Well, since Udaipur is my hometown so I had always been knowing about this temple and have visited this quite a few number of times, since my school days. Similarly, almost all people from Udaipur know about it. But ironically, though Udaipur is one of the most popular tourist destinations in India for domestic as well as foreign tourists, still you will rarely find any tourist visiting this temple. Baring the school days, when we would come here for picnics or drop here while visiting the famous Eklingji temple; in recent times whenever I visited this temple, I or our group were the only persons around. So strange.

Well, this part of north-west India is full of shrines and temples but this image shows that it is no ordinary temple. It is actually a temple complex with a few temples around- a couple of them are still intact while there are others which have turned into ruins. The temple is called as Saas-Bahu (सास-बहू) temple. Bahu means young married woman and Saas means mother-in-law. And there is no historical reference behind this name. Actually, very little is known about the origin and construction of this temple. This is very intriguing given the elaborate architecture of this temple.

A look at the temple complex-

Interestingly, this region has a mix of temples- Jain, Shaivite as well as Vaishnava, very close to each other. Many of them have been top religious institutions of their times. This temple is indeed under supervision of ASI and what is known to us is that this temple belongs to eleventh century. This also means that the temple predates many of other prominent temples of this region by a few centuries. Tragedy for curious travellers like me is that, the inscription stone here clarifies nothing, worse  still, the language (there are two inscriptions- one in Hindi and in English) of the matter written here, presumably by the ASI, is hopeless. There are no sentences, no expressions and henceforth no meanings. The one who wrote this probably knew neither English, nor Hindi. This can happen only in India.

The complex has twin vaishnava temples. One is bigger and another smaller. The bigger one is surrounded by ten subsidiary shrines. Smaller temple is Panchayatna style, i.e. the main temple has four subsidiary smaller temples. Both temples have pancha-ratha sanctum. Inside the doorway is a mandapa, porch and lateral transepts. Porch also encloses balustrade.

• _ITEMS_
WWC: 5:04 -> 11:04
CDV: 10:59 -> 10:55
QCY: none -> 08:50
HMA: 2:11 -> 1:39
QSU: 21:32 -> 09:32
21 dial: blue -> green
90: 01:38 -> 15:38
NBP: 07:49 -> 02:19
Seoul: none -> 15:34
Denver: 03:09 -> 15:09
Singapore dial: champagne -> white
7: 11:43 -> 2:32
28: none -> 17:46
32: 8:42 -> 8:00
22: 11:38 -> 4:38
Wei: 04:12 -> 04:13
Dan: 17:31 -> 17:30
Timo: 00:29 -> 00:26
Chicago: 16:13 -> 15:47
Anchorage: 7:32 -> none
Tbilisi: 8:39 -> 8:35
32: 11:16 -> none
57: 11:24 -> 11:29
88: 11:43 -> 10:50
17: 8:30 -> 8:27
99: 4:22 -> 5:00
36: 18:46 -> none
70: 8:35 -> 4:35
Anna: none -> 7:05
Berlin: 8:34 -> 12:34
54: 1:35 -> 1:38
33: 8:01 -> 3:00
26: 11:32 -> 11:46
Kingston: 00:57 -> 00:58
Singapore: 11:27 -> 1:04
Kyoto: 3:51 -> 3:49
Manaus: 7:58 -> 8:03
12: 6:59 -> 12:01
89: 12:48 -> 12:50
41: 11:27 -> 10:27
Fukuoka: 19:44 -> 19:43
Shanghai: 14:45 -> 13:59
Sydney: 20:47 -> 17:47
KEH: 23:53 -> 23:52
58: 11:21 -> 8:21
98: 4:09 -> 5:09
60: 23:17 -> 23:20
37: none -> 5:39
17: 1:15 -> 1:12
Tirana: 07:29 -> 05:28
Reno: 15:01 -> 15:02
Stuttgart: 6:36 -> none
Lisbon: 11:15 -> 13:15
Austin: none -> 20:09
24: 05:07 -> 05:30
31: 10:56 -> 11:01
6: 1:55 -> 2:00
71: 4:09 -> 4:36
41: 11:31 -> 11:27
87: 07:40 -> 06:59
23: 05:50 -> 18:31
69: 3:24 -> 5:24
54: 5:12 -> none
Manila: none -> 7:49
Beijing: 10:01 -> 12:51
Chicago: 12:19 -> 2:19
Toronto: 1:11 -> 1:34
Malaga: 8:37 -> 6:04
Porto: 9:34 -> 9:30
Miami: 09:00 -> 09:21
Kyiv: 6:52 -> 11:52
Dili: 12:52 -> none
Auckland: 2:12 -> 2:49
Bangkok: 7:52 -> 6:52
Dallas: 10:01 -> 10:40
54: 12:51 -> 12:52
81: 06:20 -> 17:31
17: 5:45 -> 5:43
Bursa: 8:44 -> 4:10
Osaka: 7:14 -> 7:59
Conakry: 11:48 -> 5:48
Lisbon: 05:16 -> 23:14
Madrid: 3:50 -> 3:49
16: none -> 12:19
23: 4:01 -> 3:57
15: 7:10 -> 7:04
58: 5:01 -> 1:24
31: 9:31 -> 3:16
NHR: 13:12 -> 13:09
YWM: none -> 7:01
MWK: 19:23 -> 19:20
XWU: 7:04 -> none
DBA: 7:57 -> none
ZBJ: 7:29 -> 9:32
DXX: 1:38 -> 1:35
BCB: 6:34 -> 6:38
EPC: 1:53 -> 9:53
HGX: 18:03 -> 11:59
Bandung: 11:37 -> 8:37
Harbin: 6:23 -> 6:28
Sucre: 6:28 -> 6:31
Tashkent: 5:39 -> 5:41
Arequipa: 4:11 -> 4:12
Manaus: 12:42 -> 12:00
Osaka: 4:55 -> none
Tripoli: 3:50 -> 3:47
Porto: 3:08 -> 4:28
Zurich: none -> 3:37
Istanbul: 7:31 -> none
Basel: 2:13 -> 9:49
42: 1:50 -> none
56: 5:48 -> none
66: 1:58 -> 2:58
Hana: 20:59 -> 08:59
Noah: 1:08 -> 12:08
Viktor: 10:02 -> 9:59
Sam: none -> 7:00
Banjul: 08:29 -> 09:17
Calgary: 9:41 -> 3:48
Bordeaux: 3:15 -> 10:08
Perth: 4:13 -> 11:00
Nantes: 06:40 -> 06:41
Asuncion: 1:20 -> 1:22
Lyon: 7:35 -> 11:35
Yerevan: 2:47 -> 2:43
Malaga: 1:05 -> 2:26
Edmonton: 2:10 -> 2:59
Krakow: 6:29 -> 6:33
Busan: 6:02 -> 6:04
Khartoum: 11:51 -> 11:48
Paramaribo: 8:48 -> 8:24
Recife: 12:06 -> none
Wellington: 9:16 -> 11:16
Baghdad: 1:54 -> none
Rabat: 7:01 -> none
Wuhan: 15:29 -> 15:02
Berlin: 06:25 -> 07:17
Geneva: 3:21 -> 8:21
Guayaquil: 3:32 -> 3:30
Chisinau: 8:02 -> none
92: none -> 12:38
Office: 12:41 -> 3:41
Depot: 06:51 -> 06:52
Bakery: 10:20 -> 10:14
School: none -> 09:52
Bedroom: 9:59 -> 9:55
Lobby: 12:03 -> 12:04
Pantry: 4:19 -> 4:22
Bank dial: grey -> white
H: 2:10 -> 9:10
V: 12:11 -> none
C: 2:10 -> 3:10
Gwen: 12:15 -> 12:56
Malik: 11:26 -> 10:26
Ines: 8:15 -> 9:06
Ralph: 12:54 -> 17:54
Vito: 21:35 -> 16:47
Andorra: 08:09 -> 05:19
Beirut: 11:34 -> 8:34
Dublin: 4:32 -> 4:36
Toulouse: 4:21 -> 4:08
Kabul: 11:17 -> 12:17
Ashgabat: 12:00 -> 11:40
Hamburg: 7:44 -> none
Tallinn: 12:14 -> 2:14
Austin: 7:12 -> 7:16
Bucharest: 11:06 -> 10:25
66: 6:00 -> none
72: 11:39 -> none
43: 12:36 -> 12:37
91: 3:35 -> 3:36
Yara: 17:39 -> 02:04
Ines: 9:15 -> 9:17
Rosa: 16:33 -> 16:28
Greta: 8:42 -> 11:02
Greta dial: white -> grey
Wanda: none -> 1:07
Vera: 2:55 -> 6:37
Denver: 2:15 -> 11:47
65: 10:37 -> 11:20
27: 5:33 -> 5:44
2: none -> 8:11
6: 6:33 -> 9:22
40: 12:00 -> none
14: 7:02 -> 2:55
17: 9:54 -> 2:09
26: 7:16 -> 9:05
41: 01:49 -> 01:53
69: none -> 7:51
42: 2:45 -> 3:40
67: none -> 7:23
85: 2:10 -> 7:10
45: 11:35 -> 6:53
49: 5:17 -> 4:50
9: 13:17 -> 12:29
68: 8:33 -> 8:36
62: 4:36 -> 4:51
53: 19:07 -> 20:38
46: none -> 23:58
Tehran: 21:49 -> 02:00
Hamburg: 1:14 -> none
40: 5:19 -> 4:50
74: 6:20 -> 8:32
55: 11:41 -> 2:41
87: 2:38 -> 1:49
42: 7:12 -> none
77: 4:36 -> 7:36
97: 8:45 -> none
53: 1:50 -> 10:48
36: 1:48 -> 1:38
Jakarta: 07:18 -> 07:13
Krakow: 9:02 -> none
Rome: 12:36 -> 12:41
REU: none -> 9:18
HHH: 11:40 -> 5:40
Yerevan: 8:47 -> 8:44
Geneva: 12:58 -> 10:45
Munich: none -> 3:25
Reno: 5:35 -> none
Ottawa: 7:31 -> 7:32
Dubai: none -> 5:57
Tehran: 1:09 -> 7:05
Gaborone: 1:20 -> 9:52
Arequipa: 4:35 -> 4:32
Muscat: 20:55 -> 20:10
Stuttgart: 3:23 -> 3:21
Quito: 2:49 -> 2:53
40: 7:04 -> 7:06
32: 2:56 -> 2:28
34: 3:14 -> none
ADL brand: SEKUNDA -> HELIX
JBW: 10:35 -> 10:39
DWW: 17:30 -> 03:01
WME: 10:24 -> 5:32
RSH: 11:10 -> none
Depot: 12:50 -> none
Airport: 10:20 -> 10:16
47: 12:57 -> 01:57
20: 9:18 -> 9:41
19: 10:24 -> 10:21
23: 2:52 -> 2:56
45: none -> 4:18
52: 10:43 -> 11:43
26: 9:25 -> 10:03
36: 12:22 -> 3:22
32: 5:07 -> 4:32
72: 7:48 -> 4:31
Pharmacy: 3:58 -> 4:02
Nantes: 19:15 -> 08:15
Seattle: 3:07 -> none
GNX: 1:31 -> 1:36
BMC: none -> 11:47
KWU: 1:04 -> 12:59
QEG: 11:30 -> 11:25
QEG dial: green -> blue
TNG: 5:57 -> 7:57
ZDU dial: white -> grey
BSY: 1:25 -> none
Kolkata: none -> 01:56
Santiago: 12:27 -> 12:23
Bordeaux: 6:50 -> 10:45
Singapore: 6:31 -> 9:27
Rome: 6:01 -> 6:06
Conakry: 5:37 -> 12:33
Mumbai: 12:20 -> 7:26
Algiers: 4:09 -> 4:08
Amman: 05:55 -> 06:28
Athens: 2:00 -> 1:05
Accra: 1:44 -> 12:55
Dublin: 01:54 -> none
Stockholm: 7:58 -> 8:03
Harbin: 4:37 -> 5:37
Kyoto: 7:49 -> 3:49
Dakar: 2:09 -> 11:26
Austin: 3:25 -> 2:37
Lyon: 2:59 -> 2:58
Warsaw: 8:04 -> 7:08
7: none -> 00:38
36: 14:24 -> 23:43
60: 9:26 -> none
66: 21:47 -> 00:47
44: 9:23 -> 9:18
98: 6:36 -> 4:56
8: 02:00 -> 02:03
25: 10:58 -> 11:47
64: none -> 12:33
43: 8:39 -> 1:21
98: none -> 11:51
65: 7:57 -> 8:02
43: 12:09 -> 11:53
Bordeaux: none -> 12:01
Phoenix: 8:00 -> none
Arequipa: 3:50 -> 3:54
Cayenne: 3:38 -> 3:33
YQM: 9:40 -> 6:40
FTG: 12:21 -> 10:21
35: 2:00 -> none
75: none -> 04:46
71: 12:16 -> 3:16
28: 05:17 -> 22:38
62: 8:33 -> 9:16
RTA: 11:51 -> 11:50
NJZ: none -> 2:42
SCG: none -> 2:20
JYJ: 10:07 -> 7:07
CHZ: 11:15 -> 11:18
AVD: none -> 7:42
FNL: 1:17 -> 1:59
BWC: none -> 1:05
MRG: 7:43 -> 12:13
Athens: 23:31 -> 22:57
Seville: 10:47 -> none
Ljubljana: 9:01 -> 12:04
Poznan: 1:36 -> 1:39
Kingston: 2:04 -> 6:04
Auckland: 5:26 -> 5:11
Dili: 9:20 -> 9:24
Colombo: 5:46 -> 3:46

• _REQUIRED TASK A_
Answer from the Saas-Bahu temple text:
(i) What does the word "Saas" mean?
(ii) To which century does the temple belong?
(iii) How many subsidiary shrines surround the bigger of the twin temples?
• _REQUIRED TASK B_
According to the Saas-Bahu temple text, why is the temple a tragedy for curious travelers like the writer?
• _REQUIRED TASK C_
Please carry the Saas-Bahu temple text further from its last sentence.
The rows aren't needed for this work.

• _WRITTEN REPLY A_
(i) Mother-in-law.
(ii) The eleventh century.
(iii) Ten.

• _WRITTEN REPLY B_
The inscription stone at the temple clarifies nothing. Its Hindi and English text is also hopeless, with no sentences, no expressions and therefore no meaning.

• _WRITTEN REPLY C_
The temple have quite detailed relief panels around the outer wall as well as inside the sanctum. Surprisingly, many of the relief panels are still quite intact. It’s these panels which bring to our mind the erring similarity between the sculptures of this temple and all famous temples of Khajuraho.  Have a look-

Such elaborate sculptures and minute but profuse ornamental carvings are also there inside the sanctums of the existing temples in complex. You can see the makara-torana inside the sanctums or mandapa, which is said to be typical feature of medieval temples of western India. You will find similar torans in many Jain temples, including famous Jain temples of Dilwara near Mount Abu. Even the pillars are lavishly carved with sculptures. See-

Ceilings, porches and the doorways too have quite delicate carvings as with most temples in the region. Although in one temple, you can find the ceiling burnt black. It might be either due to an accident or an deliberate attempt to extract sculptures by heating them.  Nobody knows. Have a look-

Now what brings similarity to Khajuraho is the criticism in the sculptures. Let’s have a closer look at few of the panels to see the detailed carvings-

You will see that not just the postures, mood and expression but in some of the sculptures, even the human carvings are quite similar to those find in various temples of Khajuraho. You can also have a look at some of the bigger sculptures-

Very interesting, isn’t it!

There are many temples around and also in the complex. Some are intact, some are ruined with only platforms left and some you can even see submerged in the lake like this one-

This Saas-Bahu temple is located just on the banks of this lake and by looking at the temple submerged in the lake, it can be safely assumed that there would have been bigger structure below, which is now under water. It also means that the lake would have come up later and was not there when these temples were constructed. It also can mean that there would have been few other temples in the complex which would have now completely submerged under the waters of this lake.

Now look at this another picture from a wider angle-

There is a luxury resort on the hillock on the other side of the lake. Seems strange, that when we are struggling to preserve this amazing, almost thousand year old heritage, there is such an opulent display of luxury nearby, which wants to showcase itself as heritage.

What would have been the main entrance of the temple during its glory… onlooking the existing lake

Where: This temple is just around 10 kilometres from the Udaipur city and off roughly a kilometre from NH8 which connects Delhi to Mumbai via Jaipur-Udaipur-Ahmedabad. While going from Udaipur to Delhi via NH8, there is famous EKlingji (एकलिंगजी) shiva temple. Just before you go downhill towards the Eklingji town, a road turns left over a dam. This road takes you to temple on other side of the lake, on which dam is built. This means, if you are coming from Delhi-Jaipur-Nathdwara side, than this road will come to your right once you cross the Eklingji town and climb uphill. Obviously Udaipur is the nearest railhead as well as airport to reach here.

Khajuraho of Aravalis : Neelkanth

Immediately after Bhangarh, I landed to this place. And, I am sure that less than 10 percent of people present at Bhangarh would have heard about this temple and among those who would have heard, less than 10 percent would have ever visited it. As a day later at Kankwari fort, here too, we were the only travellers. There were some locals to pray, although. Besides, we also came to know that there were many tourists a day earlier (on first day of the new year).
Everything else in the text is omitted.